Start of Records
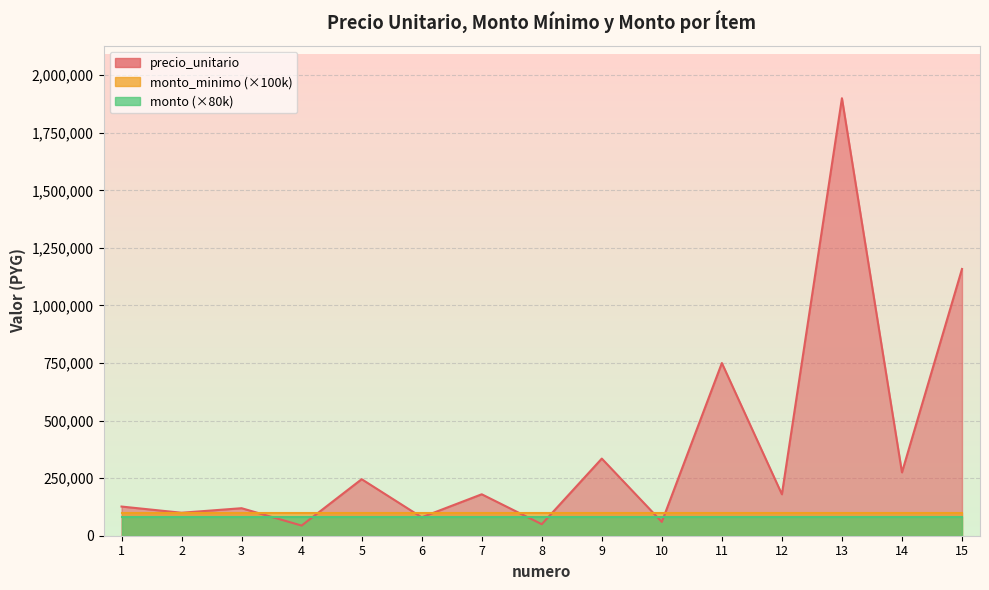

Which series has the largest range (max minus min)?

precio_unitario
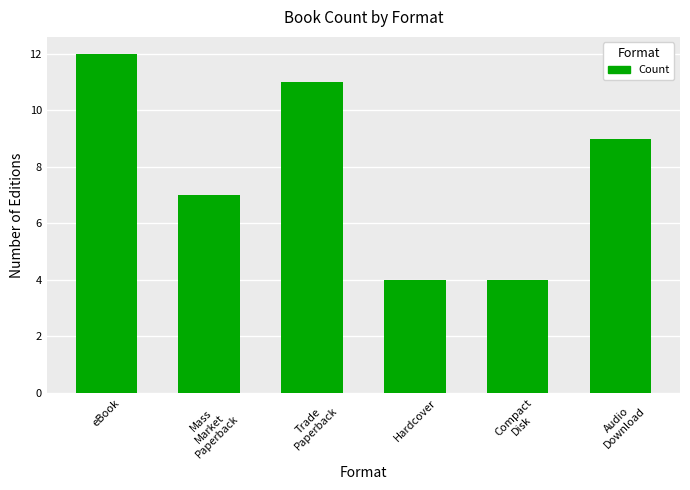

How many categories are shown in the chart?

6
End of Records
Revise the listing above so that "categories" becomes "groups", keeping every other word unchanged. Leave the pictures out of your answer.

Which series has the largest range (max minus min)?

precio_unitario

How many groups are shown in the chart?

6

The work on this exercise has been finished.